[Stored data]
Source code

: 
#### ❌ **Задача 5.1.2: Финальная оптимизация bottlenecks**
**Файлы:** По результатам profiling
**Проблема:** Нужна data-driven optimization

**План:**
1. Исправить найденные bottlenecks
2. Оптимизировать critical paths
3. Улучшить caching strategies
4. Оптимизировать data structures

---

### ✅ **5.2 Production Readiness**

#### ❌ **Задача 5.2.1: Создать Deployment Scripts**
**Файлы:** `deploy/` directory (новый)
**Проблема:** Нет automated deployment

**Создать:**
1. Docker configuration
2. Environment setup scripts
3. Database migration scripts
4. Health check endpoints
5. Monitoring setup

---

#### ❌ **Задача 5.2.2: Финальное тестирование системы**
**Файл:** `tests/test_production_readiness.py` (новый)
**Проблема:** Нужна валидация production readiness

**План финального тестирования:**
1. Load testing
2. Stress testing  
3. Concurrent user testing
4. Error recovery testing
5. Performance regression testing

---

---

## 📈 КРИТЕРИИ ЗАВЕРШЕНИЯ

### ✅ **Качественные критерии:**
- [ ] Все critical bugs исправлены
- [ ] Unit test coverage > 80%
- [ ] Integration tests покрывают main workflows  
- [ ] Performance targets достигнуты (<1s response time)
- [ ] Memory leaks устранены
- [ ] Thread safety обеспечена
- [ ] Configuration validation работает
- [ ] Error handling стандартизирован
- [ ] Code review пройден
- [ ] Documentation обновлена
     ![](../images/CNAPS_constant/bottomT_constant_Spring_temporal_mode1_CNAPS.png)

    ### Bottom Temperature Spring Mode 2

ABOUT THIS EXERCISE:
Reproduce the entries above in full by retyping them exactly.

SOLUTION FOR THIS TASK:
Source code

: 
#### ❌ **Задача 5.1.2: Финальная оптимизация bottlenecks**
**Файлы:** По результатам profiling
**Проблема:** Нужна data-driven optimization

**План:**
1. Исправить найденные bottlenecks
2. Оптимизировать critical paths
3. Улучшить caching strategies
4. Оптимизировать data structures

---

### ✅ **5.2 Production Readiness**

#### ❌ **Задача 5.2.1: Создать Deployment Scripts**
**Файлы:** `deploy/` directory (новый)
**Проблема:** Нет automated deployment

**Создать:**
1. Docker configuration
2. Environment setup scripts
3. Database migration scripts
4. Health check endpoints
5. Monitoring setup

---

#### ❌ **Задача 5.2.2: Финальное тестирование системы**
**Файл:** `tests/test_production_readiness.py` (новый)
**Проблема:** Нужна валидация production readiness

**План финального тестирования:**
1. Load testing
2. Stress testing  
3. Concurrent user testing
4. Error recovery testing
5. Performance regression testing

---

---

## 📈 КРИТЕРИИ ЗАВЕРШЕНИЯ

### ✅ **Качественные критерии:**
- [ ] Все critical bugs исправлены
- [ ] Unit test coverage > 80%
- [ ] Integration tests покрывают main workflows  
- [ ] Performance targets достигнуты (<1s response time)
- [ ] Memory leaks устранены
- [ ] Thread safety обеспечена
- [ ] Configuration validation работает
- [ ] Error handling стандартизирован
- [ ] Code review пройден
- [ ] Documentation обновлена
     ![](../images/CNAPS_constant/bottomT_constant_Spring_temporal_mode1_CNAPS.png)

    ### Bottom Temperature Spring Mode 2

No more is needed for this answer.